Neural tube defects in Europe remain too high for the past 20 years, despite a long-standing medical recommendation that would prevent them, according to a paper in The BMJ today.
Each year, around 5,000 pregnancies in Europe are affected by neural tube defects like spina bifida and anencephaly (problems with brain and skull formation), with serious consequences for newborns and their families. Taking folic acid supplements before and during early pregnancy can greatly reduce the risk, but evidence suggests that only a small minority of women do so.
Scholars analyzed data for more than 11,000 cases of non-chromosomal neural tube defects from 28 EUROCAT (European Surveillance of Congenital Anomalies) registries covering approximately 12.5 million births in 19 countries between 1991 and 2011. They attempted to account for differences across registries and to calculate non-linear time trends and found that the overall (pooled) total prevalence of neural tube defects in 2011 was fairly similar to that in 1991 (9 per 10,000 births). This was also true for the two main types of anomaly, anencephaly and spina bifida.
Estimates from models that took into account differences across registries showed an annual increase of 4% in 1995-99 and a decrease of 3% per year in 1999-2003, with stable rates thereafter. The trend patterns for spina bifida and anencephaly were similar, but neither anomaly decreased substantially over time.
This is an observational study so no definitive conclusions can be drawn about cause and effect.
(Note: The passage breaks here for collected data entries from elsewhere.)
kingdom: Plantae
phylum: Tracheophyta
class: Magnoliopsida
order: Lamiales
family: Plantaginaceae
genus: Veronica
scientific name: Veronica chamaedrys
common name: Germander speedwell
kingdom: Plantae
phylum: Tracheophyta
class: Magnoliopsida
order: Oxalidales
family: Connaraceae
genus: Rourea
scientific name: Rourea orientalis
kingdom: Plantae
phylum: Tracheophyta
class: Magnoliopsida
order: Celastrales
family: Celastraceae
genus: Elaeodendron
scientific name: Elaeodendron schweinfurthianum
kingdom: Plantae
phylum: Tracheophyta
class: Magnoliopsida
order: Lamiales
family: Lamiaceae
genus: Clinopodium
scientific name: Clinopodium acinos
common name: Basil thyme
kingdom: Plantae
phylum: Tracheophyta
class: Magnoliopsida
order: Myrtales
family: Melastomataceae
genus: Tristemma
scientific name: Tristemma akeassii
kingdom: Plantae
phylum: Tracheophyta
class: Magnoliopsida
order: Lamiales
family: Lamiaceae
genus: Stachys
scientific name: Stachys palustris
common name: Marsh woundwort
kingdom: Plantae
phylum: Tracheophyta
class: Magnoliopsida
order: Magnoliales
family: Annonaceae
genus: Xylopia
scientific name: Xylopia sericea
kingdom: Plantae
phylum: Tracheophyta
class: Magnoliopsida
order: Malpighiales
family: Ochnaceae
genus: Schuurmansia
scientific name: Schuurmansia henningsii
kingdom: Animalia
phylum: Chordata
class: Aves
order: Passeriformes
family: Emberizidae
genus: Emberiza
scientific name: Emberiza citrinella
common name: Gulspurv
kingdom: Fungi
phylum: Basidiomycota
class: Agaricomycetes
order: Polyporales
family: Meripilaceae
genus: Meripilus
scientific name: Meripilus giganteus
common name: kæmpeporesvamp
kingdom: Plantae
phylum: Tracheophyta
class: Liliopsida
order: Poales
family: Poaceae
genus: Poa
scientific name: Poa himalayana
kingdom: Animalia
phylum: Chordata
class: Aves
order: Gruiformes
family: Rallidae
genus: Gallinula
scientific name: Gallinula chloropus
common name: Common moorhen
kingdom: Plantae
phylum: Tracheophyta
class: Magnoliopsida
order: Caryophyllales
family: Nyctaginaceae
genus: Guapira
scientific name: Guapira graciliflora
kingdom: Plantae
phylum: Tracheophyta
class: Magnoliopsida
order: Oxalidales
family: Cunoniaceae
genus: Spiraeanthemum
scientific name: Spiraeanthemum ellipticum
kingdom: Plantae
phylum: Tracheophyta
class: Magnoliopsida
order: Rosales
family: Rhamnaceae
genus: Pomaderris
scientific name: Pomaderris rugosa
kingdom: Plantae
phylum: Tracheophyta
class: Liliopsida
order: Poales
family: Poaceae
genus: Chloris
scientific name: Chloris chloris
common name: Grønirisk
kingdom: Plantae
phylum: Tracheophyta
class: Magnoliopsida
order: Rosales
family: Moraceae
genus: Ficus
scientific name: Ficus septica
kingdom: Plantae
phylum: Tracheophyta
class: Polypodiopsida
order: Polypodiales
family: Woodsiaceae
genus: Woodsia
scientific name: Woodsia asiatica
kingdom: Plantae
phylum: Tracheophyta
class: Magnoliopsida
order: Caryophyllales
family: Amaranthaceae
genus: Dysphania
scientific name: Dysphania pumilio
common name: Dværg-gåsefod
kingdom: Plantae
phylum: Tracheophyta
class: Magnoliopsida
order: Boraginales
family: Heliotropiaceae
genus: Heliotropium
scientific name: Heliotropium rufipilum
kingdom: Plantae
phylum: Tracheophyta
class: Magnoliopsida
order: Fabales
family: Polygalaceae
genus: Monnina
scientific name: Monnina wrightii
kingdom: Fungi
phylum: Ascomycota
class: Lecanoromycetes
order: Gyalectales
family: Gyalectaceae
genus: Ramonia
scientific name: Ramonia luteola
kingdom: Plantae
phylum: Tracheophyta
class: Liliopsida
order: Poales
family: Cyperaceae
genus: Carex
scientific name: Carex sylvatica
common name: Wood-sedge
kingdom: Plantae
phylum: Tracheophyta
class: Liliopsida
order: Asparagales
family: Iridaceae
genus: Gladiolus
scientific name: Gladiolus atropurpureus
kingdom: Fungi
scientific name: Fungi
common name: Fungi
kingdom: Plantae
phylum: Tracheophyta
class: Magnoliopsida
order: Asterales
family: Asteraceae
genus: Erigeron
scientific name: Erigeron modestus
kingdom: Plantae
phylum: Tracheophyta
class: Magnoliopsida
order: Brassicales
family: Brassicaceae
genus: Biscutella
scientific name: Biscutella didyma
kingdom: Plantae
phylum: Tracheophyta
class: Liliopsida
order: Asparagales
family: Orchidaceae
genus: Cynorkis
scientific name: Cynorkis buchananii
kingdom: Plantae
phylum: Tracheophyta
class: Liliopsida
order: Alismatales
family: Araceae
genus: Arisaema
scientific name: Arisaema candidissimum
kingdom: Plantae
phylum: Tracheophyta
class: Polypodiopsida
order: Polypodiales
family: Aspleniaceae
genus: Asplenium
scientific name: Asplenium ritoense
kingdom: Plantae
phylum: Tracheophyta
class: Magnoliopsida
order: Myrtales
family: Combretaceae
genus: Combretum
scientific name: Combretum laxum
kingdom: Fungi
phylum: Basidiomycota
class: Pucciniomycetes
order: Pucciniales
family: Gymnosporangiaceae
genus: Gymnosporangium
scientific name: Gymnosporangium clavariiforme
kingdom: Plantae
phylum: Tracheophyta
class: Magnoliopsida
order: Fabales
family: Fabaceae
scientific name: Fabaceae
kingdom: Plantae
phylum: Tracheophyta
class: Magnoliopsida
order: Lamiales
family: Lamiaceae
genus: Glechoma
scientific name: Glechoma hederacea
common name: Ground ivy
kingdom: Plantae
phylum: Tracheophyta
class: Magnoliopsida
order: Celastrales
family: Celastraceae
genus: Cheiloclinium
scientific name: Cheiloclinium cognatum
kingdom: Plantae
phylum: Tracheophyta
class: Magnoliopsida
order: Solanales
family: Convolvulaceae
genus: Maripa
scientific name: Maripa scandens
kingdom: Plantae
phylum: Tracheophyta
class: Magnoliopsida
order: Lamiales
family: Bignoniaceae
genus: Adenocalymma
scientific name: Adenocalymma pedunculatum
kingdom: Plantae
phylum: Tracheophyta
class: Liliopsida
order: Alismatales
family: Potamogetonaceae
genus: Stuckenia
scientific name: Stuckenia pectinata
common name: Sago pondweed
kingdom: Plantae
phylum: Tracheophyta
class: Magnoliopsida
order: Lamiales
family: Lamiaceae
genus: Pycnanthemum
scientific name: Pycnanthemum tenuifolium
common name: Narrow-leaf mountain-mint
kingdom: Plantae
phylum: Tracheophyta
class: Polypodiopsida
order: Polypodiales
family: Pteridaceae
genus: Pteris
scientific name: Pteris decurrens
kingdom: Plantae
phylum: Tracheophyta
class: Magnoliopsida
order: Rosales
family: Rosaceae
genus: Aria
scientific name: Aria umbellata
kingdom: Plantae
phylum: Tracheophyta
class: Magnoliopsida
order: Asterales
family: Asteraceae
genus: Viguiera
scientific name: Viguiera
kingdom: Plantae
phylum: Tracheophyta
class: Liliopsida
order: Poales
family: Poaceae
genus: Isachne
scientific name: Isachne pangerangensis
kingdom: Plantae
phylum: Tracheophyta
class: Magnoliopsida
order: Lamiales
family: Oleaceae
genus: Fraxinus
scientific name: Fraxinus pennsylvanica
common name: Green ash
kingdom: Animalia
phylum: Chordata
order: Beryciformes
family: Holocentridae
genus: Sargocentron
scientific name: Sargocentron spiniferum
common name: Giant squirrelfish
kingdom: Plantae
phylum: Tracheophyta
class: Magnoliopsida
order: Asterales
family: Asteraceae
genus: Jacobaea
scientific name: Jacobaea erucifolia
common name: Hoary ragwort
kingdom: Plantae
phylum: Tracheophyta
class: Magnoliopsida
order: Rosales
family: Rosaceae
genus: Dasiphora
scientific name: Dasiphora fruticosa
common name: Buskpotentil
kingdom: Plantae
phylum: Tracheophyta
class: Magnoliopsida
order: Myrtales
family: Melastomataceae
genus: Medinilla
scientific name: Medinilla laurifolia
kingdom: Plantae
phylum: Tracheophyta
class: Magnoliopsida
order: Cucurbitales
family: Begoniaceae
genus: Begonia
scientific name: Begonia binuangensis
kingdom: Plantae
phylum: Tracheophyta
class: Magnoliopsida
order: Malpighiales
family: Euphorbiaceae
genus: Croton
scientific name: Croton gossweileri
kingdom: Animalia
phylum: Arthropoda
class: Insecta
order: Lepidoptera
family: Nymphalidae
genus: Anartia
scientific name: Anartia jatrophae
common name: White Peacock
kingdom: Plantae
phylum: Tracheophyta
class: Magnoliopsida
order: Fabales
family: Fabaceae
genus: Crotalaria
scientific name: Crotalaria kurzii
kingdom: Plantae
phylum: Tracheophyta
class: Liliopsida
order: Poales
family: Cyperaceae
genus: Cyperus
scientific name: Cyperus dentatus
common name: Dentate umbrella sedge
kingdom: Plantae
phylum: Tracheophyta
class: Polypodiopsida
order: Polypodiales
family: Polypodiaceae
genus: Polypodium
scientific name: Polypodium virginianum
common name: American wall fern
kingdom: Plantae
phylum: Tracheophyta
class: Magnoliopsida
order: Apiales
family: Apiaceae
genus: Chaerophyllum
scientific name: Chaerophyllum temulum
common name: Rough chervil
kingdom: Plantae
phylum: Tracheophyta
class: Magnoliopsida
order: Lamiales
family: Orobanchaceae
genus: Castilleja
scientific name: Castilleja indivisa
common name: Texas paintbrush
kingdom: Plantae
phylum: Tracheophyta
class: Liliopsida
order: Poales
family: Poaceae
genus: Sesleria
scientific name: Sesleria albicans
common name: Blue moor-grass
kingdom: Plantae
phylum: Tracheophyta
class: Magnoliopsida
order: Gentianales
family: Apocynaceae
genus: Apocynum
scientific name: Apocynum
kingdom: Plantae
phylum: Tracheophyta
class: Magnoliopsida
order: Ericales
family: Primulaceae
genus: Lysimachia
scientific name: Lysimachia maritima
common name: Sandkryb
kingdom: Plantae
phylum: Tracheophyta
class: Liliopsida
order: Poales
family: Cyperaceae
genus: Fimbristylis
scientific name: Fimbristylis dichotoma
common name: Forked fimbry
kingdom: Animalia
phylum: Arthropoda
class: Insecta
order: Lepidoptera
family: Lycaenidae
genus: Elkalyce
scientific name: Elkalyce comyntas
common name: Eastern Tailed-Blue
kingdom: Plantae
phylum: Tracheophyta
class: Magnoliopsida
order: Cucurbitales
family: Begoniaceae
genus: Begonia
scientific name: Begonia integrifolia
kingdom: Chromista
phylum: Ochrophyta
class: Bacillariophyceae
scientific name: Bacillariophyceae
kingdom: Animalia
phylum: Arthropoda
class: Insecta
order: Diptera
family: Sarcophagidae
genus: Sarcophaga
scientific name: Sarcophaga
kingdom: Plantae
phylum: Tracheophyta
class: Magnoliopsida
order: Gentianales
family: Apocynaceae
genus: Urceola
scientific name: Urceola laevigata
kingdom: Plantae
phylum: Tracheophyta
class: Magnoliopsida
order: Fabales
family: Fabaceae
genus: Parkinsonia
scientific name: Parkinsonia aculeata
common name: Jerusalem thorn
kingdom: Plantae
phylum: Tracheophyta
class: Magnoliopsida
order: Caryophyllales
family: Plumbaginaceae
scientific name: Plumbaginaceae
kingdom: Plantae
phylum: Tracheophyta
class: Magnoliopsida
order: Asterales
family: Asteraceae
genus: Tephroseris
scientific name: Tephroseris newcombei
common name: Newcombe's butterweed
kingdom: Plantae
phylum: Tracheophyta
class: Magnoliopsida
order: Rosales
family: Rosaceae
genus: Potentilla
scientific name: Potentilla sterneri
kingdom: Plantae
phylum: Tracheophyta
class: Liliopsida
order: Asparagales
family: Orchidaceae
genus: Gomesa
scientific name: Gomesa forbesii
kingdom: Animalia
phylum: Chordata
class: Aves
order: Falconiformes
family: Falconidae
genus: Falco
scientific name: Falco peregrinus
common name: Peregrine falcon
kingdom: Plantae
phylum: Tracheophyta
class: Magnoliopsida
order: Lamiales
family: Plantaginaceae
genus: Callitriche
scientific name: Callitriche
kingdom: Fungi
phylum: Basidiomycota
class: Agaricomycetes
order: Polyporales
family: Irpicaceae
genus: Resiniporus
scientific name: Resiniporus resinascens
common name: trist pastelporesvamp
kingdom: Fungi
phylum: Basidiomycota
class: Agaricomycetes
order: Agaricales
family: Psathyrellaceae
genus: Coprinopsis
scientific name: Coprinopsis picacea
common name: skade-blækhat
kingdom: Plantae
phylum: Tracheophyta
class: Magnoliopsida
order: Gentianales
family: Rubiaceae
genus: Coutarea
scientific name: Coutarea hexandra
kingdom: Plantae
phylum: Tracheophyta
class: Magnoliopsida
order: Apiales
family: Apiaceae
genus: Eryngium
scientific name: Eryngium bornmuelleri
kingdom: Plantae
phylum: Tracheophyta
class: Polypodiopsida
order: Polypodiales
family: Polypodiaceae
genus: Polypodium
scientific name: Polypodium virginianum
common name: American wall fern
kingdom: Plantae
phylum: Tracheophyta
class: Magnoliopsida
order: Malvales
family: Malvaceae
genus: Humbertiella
Registration problems or other data factors may have influenced the findings. Regardless, they suggest that recommendations and voluntary fortification are not getting the job done and say mandatory fortification of food staples with folic acid "should be considered as an important and more effective means for prevention of neural tube defects, while weighing the evidence for its proven benefits and possible risks."
Voluntary guidance for women isn't working and Europe should seriously consider mandatory fortification, argue researchers at the US National Institutes of Health, in an accompanying editorial. They point out that fortification has been shown to work in many countries, including the United States, and no important adverse effects have been identified to date.